This week’s guest blog is written by Juan Carlos Rosa-Medina, BRI’s Market Development Manager. Juan Carlos recently caught up with Dr. Jason Shih, Chairman and Co-founder of BRI and winner of the World’s Poultry Science Association Research Award and the Evonik Degussa Award for Achievement in Poultry Science. Prof. Shih retired from the Department of Poultry Science at NC State University last year and he and his wife spend part of the year in Asia and the rest of their time traveling around the world and playing with their grandson in North Carolina. This blog is the first of two parts – this week Prof. Shih talks about his early years and how he came to develop the technology behind BRI’s Versazyme and Valkerase products.
Juan Carlos: You're well known as an innovator in the poultry nutrition area, but some people might not know you actually studied Botany in college in Taiwan. What prompted you to come to the US and switch your career focus to Animal Nutrition?

Dataset entries:

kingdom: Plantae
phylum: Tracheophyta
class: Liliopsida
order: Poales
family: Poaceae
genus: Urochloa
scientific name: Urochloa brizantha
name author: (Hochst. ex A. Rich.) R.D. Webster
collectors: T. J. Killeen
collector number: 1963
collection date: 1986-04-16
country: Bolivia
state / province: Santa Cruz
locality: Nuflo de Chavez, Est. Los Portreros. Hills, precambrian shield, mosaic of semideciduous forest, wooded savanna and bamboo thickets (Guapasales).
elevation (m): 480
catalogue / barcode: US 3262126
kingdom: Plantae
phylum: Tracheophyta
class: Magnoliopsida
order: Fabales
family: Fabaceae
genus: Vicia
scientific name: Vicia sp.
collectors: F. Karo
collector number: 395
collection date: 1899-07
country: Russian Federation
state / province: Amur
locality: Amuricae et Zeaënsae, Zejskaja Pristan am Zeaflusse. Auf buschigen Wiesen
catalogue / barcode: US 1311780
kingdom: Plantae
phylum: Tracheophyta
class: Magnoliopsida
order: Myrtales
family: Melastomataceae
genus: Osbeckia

## WHAT YOU HAVE TO DO
Please print the passage of the blog post about Prof. Shih word for word, starting at "This week’s guest" and ending at "and Valkerase products.".

## WRITTEN RESPONSE
This week’s guest blog is written by Juan Carlos Rosa-Medina, BRI’s Market Development Manager. Juan Carlos recently caught up with Dr. Jason Shih, Chairman and Co-founder of BRI and winner of the World’s Poultry Science Association Research Award and the Evonik Degussa Award for Achievement in Poultry Science. Prof. Shih retired from the Department of Poultry Science at NC State University last year and he and his wife spend part of the year in Asia and the rest of their time traveling around the world and playing with their grandson in North Carolina. This blog is the first of two parts – this week Prof. Shih talks about his early years and how he came to develop the technology behind BRI’s Versazyme and Valkerase products.